Pero no hay que confiarse. Los totalitarios de mentalidad y proyecto político son empecinados, no cejan en sus propósitos malévolos por mucho que les cueste, hasta que los consiguen, a veces dando un paso atrás para luego dar dos hacia adelante, como dijera su maestro Vladímir Ilich Lenin.

En estas circunstancias —y al celebrarse hoy 8 de diciembre la magna festividad religiosa de la Virgen María— es oportuno recordar las reflexiones profundas de Pablo Antonio Cuadra (PAC) sobre las relaciones de la religión, y sobre todo del cristianismo, con la política.

“La relación Iglesia-Política” —escribió PAC en un ensayo titulado La paradoja de Cristo ante la política—, “es una relación paradojal. Es paradojal porque Jesús renuncia a convertir su misión mesiánica en misión política, pero a través de esa renuncia va al corazón mismo de lo político, revolucionándolo”.

Agrega PAC que “Jesús jamás permitió que se le confundiera con un líder político; ni aceptó que se le proclamara rey o caudillo; ni aceptó, sino que destruyó, el mito judío del Mesías-liberador-político de Israel”.

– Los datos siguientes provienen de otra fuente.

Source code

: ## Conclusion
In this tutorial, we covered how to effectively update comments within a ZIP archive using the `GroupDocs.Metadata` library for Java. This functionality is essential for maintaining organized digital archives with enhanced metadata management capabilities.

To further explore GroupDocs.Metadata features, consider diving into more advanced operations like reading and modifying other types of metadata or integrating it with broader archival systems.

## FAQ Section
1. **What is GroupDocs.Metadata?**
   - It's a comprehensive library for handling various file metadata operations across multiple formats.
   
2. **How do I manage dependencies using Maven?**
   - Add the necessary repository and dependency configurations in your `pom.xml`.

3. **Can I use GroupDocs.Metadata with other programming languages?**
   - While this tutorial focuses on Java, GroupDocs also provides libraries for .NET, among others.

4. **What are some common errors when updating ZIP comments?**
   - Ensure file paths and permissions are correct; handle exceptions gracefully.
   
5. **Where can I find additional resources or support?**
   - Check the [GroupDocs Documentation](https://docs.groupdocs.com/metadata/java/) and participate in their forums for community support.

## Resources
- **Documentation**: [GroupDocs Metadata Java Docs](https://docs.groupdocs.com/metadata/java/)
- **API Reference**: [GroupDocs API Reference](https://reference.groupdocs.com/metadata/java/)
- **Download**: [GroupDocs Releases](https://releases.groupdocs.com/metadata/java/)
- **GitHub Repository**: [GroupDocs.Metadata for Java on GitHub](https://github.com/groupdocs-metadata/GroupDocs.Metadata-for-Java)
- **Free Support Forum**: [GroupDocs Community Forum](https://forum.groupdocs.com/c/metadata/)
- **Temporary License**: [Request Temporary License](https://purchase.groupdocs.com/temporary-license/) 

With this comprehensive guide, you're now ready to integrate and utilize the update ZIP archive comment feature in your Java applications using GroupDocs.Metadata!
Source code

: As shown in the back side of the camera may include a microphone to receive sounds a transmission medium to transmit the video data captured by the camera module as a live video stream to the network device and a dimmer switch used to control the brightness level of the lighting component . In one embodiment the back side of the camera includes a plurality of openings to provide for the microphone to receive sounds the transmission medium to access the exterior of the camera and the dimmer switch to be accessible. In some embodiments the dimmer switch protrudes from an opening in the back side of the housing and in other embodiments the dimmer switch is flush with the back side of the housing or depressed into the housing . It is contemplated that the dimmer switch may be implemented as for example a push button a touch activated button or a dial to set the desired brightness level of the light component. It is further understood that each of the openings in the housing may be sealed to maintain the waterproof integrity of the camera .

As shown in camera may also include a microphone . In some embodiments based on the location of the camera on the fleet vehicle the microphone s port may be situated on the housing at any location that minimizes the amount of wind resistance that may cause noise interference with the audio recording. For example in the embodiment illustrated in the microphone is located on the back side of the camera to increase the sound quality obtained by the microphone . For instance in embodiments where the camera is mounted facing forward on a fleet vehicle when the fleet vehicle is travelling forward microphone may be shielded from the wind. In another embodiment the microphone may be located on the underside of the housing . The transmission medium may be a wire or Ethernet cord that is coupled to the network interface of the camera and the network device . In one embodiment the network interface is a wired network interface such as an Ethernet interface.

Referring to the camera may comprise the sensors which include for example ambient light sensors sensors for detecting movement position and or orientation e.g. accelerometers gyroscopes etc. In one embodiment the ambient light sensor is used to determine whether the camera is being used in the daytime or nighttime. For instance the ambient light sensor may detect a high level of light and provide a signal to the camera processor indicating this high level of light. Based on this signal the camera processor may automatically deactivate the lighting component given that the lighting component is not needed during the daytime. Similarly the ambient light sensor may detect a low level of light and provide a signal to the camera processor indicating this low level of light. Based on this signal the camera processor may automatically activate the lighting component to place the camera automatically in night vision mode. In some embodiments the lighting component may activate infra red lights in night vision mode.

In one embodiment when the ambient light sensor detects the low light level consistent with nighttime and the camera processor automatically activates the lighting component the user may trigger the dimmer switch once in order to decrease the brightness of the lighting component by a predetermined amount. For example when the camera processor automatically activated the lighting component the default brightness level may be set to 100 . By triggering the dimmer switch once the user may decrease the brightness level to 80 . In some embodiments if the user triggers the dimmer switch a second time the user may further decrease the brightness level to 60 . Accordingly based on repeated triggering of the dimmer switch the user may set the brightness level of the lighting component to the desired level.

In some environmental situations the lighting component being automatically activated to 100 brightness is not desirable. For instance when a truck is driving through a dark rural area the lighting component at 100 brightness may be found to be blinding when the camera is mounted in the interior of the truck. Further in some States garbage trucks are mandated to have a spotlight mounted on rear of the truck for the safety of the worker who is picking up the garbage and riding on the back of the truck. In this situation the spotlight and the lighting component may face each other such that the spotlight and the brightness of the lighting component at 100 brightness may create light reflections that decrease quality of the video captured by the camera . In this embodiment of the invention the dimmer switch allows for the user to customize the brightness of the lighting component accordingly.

“Si embargo —sigue diciendo Pablo Antonio Cuadra, quien el próximo 2 de enero cumplirá 16 años de fallecido—, cuando analizamos el proceso de su muerte, nos encontramos que las fuerzas que se confabulan contra Él hasta matarlo, son todas políticas: la política teocrática de los fariseos (el Poder transformado en religión); la política populista de los saduceos (el Poder aferrado a los privilegios); la política legalista de los escribas (el Poder apegado a la letra y no al espíritu del derecho); la política de los herodianos (la corrupción y venalidad del Poder bajo apariencia de dignidad e independencia); la política imperialista de Roma (el Poder-potencia); y la política rebelde y guerrillera de los zelotes (la rebelión contra el Poder establecido). Todos esos poderes consideran a Jesús enemigo”, señala PAC.

“Al Poder que olvida que la política es una relación (una relación de fraternidad humana), Cristo le recuerda la preeminencia de los pobres y la primacía de la liberación de los oprimidos. Al Poder que proclama la política como totalidad (es decir, al absolutismo o totalitarismo en todas sus formas partidarias o estatales), Cristo opone la proclamación de la dignidad suprema del hombre hijo de Dios”, reflexiona el eminente y bien recordado intelectual nicaragüense.

Las reflexiones de PAC no dejan lugar para confundirse ni dejarse engañar. Como si estuviera vivo y observando la intención totalitaria de politizar el culto sagrado de la Virgen María, Pablo Antonio Cuadra advierte con certeza que “la política no puede divinizarse, el poder político no puede invadir ni interferir la esfera de Dios en el hombre”.

Lo que es de Dios no puede desbordarse sobre el terreno del César ni el César puede invadir la libertad ni conculcar la justicia, sostiene PAC. Y concluye con la sentencia de que: “Cristo traza al cristiano una obligación: con el hombre. Y una libertad: con la política”.